Related: Coping with nightmares
Use your knowledge of your child, coupled with common sense, to screen out potentially frightening experiences. Make sure, for example, that you don’t leave adult-rated horror movies lying around for her to watch when she wakes up before you during the weekend mornings. She’ll happily begin to watch what you watch because she isn’t able to exercise judgement herself. And if you think an unsuitable programme is about to be screened on television, switch channels despite her protests.
Your child is not going to be psychologically harmed by an occasional scary experience that gets too much for her. But do what you can to avoid a repetition. So, if you discover that reading a particular story unsettles her because of its thrilling or frightening content, leave that genre of story alone for a few months until she is more mature.
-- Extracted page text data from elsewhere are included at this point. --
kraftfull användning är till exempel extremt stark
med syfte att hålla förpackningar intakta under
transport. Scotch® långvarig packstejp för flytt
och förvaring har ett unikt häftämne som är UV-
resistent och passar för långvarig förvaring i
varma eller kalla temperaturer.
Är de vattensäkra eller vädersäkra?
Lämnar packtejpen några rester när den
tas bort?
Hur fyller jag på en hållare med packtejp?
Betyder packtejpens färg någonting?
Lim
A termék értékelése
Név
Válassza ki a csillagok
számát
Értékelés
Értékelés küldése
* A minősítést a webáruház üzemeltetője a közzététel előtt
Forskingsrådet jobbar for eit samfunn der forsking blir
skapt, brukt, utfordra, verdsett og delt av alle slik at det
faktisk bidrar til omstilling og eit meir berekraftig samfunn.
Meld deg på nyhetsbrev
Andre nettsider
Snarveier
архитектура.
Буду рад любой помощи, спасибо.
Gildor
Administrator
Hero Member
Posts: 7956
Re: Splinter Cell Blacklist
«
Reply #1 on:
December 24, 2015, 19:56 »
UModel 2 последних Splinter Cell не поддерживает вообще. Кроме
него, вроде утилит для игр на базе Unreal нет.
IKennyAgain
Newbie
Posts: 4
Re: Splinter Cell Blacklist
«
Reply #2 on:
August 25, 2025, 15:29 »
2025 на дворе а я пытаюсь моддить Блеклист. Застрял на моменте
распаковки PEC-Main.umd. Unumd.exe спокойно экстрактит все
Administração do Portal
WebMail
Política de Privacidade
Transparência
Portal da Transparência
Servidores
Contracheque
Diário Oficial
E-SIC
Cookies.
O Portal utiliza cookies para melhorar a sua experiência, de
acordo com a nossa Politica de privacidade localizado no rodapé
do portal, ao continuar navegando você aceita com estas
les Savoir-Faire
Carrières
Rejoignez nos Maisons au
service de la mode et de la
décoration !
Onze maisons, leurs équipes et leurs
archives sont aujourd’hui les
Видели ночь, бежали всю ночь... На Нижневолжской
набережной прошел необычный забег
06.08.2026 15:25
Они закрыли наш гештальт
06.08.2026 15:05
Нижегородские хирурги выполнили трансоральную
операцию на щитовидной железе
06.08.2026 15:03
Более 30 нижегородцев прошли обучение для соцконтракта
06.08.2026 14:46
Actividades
Bear in mind that your growing child is emotionally vulnerable, has a vivid imagination that can be triggered quite easily, and has an innate desire to access experiences associated with an older child. The combination of these factors means that she might tell you she wants to see a horror movie or read a scary adventure story even though she is not ready for that emotionally.
The difficulty is that what may seem to you to be a simple story about, say, a boy who gets lost in the woods, can be transformed into a horror story in your child’s highly-active imaginative mind.
Take nothing for granted. Monitor her reactions closely and be ready to halt proceedings if she shows signs that it is all getting too much. If she does show that she is frightened, stop the activity, give her a cuddle of reassurance and then turn her attention to a more-appropriate distraction, such as a game or toy. You’ll find that she quickly regains her composure because of your sensitive response.